Assigned task: Search the entries for the word "Кровати" and return every line where it is found.

* * * * * * * * *

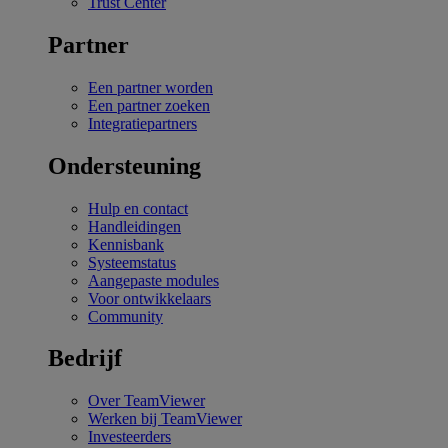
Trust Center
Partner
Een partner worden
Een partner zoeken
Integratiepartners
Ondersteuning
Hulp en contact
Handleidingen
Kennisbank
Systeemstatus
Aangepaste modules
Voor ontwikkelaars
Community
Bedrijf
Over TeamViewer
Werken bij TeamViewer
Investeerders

* * * * * * * * *

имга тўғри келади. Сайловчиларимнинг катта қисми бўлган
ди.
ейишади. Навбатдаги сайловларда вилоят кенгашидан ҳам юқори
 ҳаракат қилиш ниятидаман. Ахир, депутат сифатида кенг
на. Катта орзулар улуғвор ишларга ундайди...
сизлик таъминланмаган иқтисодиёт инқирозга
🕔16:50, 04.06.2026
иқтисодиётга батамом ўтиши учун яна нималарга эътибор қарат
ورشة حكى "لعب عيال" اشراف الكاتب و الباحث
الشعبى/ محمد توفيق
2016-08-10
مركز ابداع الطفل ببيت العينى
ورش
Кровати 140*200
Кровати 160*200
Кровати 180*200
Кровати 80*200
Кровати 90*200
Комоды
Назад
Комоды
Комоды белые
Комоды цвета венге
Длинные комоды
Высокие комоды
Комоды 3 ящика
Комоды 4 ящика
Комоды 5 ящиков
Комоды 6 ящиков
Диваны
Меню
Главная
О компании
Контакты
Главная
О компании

* * * * * * * * *

Response:
Кровати 140*200
Кровати 160*200
Кровати 180*200
Кровати 80*200
Кровати 90*200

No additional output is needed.